Where in the records does the word "offer" appear? Copy each line that holds it.

━━━━━━━━

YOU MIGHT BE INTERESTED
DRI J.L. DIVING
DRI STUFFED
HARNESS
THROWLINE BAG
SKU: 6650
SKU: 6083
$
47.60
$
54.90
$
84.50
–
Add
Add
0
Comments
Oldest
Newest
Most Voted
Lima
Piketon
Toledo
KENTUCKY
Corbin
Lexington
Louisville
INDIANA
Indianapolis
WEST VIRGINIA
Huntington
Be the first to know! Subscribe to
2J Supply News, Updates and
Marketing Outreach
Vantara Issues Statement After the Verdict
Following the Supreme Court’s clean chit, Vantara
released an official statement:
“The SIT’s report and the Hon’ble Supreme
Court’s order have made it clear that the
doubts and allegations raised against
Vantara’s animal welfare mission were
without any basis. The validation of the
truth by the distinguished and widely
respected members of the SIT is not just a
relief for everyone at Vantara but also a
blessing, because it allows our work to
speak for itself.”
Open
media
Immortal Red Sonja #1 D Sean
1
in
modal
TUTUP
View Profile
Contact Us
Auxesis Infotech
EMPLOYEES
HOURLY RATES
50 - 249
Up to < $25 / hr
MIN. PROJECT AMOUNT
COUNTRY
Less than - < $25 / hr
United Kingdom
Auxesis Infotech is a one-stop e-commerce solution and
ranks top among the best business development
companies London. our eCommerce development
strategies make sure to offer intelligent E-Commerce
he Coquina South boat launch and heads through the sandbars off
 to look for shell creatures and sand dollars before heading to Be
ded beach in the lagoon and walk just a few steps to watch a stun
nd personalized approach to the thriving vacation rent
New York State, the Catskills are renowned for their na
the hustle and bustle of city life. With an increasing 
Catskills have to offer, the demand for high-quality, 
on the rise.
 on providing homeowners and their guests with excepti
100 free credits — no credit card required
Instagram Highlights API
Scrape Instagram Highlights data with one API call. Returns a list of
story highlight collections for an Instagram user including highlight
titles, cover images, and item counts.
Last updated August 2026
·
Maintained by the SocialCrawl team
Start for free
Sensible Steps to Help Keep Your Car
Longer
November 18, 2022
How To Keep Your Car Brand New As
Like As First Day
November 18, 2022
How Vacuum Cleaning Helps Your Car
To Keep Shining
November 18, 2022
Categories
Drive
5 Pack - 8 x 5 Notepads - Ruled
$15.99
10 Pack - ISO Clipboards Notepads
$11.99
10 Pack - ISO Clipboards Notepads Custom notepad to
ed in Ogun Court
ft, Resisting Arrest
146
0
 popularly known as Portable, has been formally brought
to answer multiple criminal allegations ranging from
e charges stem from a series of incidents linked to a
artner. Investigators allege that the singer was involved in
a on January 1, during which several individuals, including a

━━━━━━━━

YOUR SOLUTION:
strategies make sure to offer intelligent E-Commerce
Catskills have to offer, the demand for high-quality, 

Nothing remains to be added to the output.